Après avoir tenu en haleine toute la Mauritanie mais également ses voisins, l’Afrique et certains partenaires techniques et financiers, le dossier de la décennie Aziz est entré dans sa phase active, pour ne pas dire judiciaire. Le voilà désormais entre les mains de la justice après la récente audition des personnes citées dans le rapport de la commission d’enquête parlementaire (CEP) de l’Assemblée Nationale. En vedette, Ould Abdel Aziz, bien sûr, suivis de certains de ses principaux collaborateurs (Premiers ministres et ministres) et autres de son cercle familial. On leur reproche notamment le blanchiment d’argent, le pillage de ressources du pays, le trafic d’influence… Et le procureur général de placer tout ce beau monde sous contrôle judiciaire. Même si elle est jugée stricte, cette décision ne semble pas satisfaire l’opinion, dont une partie dira : « tout ce tintamarre pour ça ? »De nombreuses rumeurs laissaient entendre que plusieurs des accusés dont le principal allaient être emprisonnés. Fertile en imagination, on informait que « des villas étaient fin prêtes dans la capitale pour les recevoir ». D’autres affirmaient que « la nouvelle prison de N’Beika se préparait déjà à accueillir l’ex-président Ould Abdel Aziz et certains de ses anciens collaborateurs ».
La décision du procureur a déçu les profanes que nous sommes, y voyant comme un enterrement du dossier.

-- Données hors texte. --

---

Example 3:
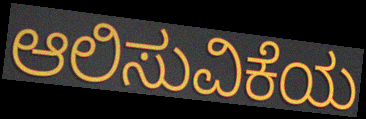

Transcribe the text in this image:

ಆಲಿಸುವಿಕೆಯ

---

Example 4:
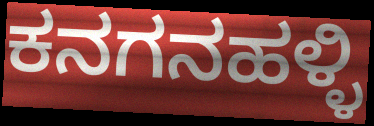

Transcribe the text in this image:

ಕನಗನಹಳ್ಳಿ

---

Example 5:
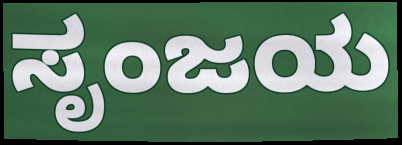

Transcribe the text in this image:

ಸೃಂಜಯ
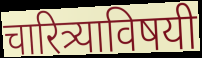
चारित्र्याविषयी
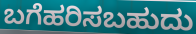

Ils avaient cru qu’après toutes les accusations graves formulées par la CEP, les charges portées par les ministres et autres collaborateurs sur l’ex-Président, les infractions retenues par le Parquet et dont certaines sont qualifiées de criminelles, que l’ancien locataire du Palais gris ne pourrait échapper à la « détention préventive », tant le tombeur de Sidioca en avait pris pour son grade. On a donc perçu comme « très favorable »aux accusés la résolution de les laisser sortir libres du palais de Justice.
Résolution favorable
Mais, à en croire un des membres du collectif de la défense de l’État, l’important, en tout cela, c’est l’inculpation des treize personnes : l’instruction du dossier commence. Il appartiendra désormais au juge de le constituer, à charge et à décharge des prévenus, de vérifier si les faits reprochés aux présumés par la CEP sont fondés ou non. Et, à mener, dans ce cadre, des investigations précises, écouter les personnes suspectées, avant de décider s’il y a lieu de les traduire devant un tribunal ou non. Pendant cette période, il peut demander la préventive, pour les placer en détention, les mettre sous contrôle judiciaire ou les laisser libres. Notre spécialiste fait le parallèle avec Sarkozy laissé libre jusqu’à la fin de l’instruction. Et d’ajouter : « c’est conforme à la règle du Droit et ce n’est pas choquant ». Si bon nombre de profanes s’inquiètent c’est parce qu’en Mauritanie, une fois déféré devant le Parquet, les présumés coupables sont ordinairement déposés en prison.
C’est donc au juge qu’il conviendra d’apprécier au terme de ses investigations. Et sa décision pourrait dépendre de l’attitude de l’ex-Président qui refuse, depuis l’enquête préliminaire de la police des crimes économiques et financiers, de répondre aux questions aux enquêteurs. Droit dans ses bottes, il n’entend déférer que devant la Haute Cour de Justice (HCJ), seule habilitée, selon lui, à entendre un ex-président de la République. Une HCJ dont la composition a été reportée par la dernière session du Parlement… ce qui avait déjà amené l’opinion à s’interroger sur la poursuite ou non des procédures du dossier.
Aujourd’hui, l’option de la HCJ paraît peu probable. Mais si l’État semble privilégier l’option de la justice ordinaire, rien ne l’empêche de recourir aux deux, en distinguant certains faits relevant plus spécifiquement de l’exercice du pouvoir d’autres plus nettement liés à des délits et crimes de droit commun.
Il n’en reste pas moins que le dossier de la corruption, appelé également « dossier de la décennie » aura fortement impacté sur le début de mandat du président Ghazwani, ami et « dauphin » de son prédécesseur empêtré, depuis son départ du pouvoir, dans cette affaire de « corruption et de pillages des biens publics », alors que l’homme avait justifié son coup de force contre le défunt président Sidioca par sa volonté de lutter contre la gabegie et de moraliser la gestion de la chose publique. Le Parquet l’accuse d’avoir, à lui seul, spolié l’État de plus de vingt-neuf milliards d’ouguiyas. Du jamais vu dans notre pays où certains de ses prédécesseurs moururent après avoir quitté le pouvoir les mains vides (Mokhtar ould Daddah, Ould Saleck et Ould Cheikh Abdallahi) et des citoyens trouvent toutes les peines du monde à joindre les deux bouts.